Helping families navigate a diagnostic journey with Special Needs Initiative


Adelyn's story

Adelyn was a perfectly happy, healthy 18-month-old girl. She was meeting milestones, walking, talking and doing all the things a 1-year-old would do.

“She came into this world, fast and furious, and four weeks early,” said her mother, Erin Merchant. “She had a very well, typical childhood … but then at 18 months, she got very, very sick.”

The decline came rapidly, her parents said. She began falling, she was starting to lose words instead of gain them. She lost her ability to eat.

“So within a matter of a month, she had lost just about all of her abilities,” said her father Spencer Merchant, who works as a senior director at UnitedHealthcare. “At around that 20-month point or so, we started to just jump in with doctors and talk about what we were seeing. And it was really hard to describe.”

Spencer, who helps oversee the Special Needs Initiative, said he saw firsthand the struggle to navigate the health care system through his own family’s journey.

The Merchant family was thrown into a spiral of doctors’ visits, testing, medications and chasing a diagnosis that seemed excruciatingly far away. All at the height of the COVID-19 pandemic.

“You get to this point of like, I hope that’s it, because you just want an answer,” Spencer said. “Put a name on it, put a label on it and then we can just start doing something about it. But it’s hard. We spun and swirled and second guessed and triple guessed. And never really got an answer for a while.”

As her parents desperately sought an answer, Adelyn’s health was declining.

“It was heartbreaking,” Erin said. “I have never sobbed more in my entire life than those few weeks. I was just grasping at everything. And by the way, I found out I was pregnant with our second the day that we brought her into the ER for the first time. So it was just a whirlwind of emotions.”

Connecting to support

After weeks in the hospital and still no closer to a diagnosis, Spencer recalls getting a phone call from a nurse with the UnitedHealthcare Special Needs Initiative (SNI) — a program that gives families of children with special needs a personal advisor to help them navigate the health system.

The program works to knock down barriers for these families, including through a diagnostic journey. An algorithm can pull data by flagging when a family is seeing a lot of specialists and connect them to a care team who can help discover what might be happening.

Through this process, also called Diagnostic Odyssey, the care team helps connect families to specialized medical centers, health care experts and others in order to facilitate a timely diagnosis and treatment plan.

“To have a nurse call my family about this Diagnostic Odyssey concept that my daughter is struggling to get an answer, meanwhile I can’t get that kind of dialogue from the doctor sitting right in front of me, like that was pretty powerful,” he said. “You hear from a nurse from your insurance company about a connection they can make to help get an answer for your child, it was the right time for our family to hear something like that from somebody we didn’t expect.”

The Diagnostic Odyssey team offered a holistic approach to help find an answer faster.

“They’re looking at all the pieces of the puzzle and you don’t have to bounce around anymore,” Spencer said. “They’re all in it together, they do rounds together, they consult together and they included our family in the process.”

Finding an answer

Adelyn was quickly transferred to Mayo Clinic, where the Diagnostic Odyssey team got up to speed on Adelyn’s story and within a week, determined what was happening. Adelyn was diagnosed with NMDA, anti-receptor encephalitis — a rare autoimmune disease that attacks the brain.

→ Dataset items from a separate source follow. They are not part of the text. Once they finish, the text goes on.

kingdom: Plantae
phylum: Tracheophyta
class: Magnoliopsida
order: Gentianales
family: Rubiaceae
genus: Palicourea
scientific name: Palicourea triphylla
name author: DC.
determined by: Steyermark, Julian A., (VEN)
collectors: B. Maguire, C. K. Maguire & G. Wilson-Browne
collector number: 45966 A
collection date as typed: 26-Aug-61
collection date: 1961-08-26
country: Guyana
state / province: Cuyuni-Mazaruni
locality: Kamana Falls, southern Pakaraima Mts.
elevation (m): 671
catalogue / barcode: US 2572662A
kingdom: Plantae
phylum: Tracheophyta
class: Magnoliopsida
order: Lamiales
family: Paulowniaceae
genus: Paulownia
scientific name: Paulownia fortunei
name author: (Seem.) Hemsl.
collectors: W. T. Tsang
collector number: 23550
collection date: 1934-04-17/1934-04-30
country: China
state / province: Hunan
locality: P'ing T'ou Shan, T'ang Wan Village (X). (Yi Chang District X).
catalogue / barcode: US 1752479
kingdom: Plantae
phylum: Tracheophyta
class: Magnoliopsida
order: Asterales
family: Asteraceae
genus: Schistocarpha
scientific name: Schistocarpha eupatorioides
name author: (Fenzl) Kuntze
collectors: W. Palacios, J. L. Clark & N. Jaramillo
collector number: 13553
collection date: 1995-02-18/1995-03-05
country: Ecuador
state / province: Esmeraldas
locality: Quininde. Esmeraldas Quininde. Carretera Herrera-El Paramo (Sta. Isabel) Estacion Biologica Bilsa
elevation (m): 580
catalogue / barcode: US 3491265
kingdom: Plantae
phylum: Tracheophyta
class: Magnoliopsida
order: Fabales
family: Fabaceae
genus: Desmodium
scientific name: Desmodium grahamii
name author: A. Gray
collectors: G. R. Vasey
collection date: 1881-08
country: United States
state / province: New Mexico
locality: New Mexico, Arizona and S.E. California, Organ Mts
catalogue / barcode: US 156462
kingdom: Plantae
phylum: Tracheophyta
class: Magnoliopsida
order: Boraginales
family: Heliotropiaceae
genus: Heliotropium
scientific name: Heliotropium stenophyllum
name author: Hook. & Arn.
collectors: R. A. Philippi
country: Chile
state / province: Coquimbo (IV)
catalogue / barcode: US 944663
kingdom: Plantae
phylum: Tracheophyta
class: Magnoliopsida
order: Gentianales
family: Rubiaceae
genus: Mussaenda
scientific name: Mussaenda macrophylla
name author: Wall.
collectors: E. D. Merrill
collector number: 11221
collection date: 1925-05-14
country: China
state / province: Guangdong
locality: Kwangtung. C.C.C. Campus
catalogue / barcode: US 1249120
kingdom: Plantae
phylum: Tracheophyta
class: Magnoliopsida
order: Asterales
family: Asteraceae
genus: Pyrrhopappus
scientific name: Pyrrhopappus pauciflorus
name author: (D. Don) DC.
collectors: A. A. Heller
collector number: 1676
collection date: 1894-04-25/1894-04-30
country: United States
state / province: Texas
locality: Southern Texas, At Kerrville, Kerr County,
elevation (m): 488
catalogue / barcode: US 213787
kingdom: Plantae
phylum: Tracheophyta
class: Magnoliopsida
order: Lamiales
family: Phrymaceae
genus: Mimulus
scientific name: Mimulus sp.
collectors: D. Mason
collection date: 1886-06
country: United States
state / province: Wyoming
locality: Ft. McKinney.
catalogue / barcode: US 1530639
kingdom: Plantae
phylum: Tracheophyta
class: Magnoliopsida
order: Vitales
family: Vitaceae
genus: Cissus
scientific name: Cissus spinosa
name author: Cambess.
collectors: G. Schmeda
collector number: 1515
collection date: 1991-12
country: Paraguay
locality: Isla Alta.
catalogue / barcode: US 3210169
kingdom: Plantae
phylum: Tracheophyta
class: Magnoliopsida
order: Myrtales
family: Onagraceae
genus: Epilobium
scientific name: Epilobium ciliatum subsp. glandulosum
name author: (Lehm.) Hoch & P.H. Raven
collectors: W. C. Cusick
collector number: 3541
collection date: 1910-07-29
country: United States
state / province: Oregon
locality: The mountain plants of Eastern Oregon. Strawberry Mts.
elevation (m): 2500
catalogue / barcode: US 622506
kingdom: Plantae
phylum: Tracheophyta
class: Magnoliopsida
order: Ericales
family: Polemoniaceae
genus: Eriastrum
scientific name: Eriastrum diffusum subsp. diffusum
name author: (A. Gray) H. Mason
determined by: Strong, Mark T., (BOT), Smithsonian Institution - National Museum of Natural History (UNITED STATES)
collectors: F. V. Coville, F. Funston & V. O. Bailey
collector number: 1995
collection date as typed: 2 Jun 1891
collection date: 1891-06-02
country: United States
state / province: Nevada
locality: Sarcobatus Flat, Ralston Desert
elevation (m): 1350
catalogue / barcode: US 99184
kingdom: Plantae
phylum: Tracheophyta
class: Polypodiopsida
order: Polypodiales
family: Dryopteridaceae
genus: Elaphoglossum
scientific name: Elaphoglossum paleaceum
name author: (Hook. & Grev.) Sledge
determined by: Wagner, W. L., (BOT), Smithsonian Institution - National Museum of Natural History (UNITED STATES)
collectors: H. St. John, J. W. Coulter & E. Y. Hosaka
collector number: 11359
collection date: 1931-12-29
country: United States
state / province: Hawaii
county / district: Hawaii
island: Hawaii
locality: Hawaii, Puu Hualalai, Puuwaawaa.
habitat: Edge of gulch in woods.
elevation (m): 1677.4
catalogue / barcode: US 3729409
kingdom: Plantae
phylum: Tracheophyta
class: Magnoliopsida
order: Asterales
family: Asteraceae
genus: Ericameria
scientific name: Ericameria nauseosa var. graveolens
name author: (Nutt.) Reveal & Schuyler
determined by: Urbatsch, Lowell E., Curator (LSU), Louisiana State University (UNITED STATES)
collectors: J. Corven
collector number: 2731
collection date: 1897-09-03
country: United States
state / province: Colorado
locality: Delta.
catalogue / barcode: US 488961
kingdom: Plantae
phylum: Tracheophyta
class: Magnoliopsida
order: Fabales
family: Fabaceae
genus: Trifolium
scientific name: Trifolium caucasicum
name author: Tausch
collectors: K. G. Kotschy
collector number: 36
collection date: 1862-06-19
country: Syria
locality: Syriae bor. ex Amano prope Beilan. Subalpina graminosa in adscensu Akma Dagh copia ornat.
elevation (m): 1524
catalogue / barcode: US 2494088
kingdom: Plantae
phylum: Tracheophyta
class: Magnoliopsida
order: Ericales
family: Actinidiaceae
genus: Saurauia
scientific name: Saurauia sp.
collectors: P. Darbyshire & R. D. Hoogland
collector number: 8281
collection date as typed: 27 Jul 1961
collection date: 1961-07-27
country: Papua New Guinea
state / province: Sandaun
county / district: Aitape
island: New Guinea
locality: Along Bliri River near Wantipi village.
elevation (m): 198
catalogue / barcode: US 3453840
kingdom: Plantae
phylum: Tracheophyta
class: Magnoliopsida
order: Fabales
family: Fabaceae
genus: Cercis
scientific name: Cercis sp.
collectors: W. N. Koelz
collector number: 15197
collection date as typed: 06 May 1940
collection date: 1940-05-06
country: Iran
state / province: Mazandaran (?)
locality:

“We actually cried for the first time, tears of joy, when they told us what she had because it was treatable,” Erin said. “It’s a disease that 80% make a recovery. Those few moments, we had a lot of hope for what could come.”

Since her diagnosis, SNI has helped the Merchant family with a treatment plan for Adelyn, connected them to a personal family advisor to help with day-to-day needs, transportation, support groups and according to Spencer, is “just an amazing extension of our family.”

“We just kept meeting more of this team that was fighting for Adelyn, advocating for Adelyn, knocking down barriers,” he said. “It’s a scary thought to think about what our life would’ve been like without the Special Needs Initiative.

“Knowing the immense weight that we have and the time and the brain space and capacity it takes, it would just tip our family over. We would not be able to do the things we need for Adelyn, for our other children, and for our own sanity and well-being.”

Adelyn is now 4 years old and although she still does not have control of her body, is fed through a gastrostomy tube and requires 24/7 care, her family does everything they can to make her smile. She loves playing with her dog and has big belly laughs when she gets to play in the pool. And she still has the wraparound support from her SNI team.

“I would say having a special needs child is by far the hardest thing I’ve ever done — it’s the hardest thing I will ever do,” Erin said. “Having the multiple programs that are offered through insurance, through UnitedHealthcare, has been integral to the success of us parenting a special needs kid.

“Just knowing her life is hard. Our lives are hard. And knowing you have a team of people behind you, rooting for you, is really, really helpful. It feels really good to have that support.”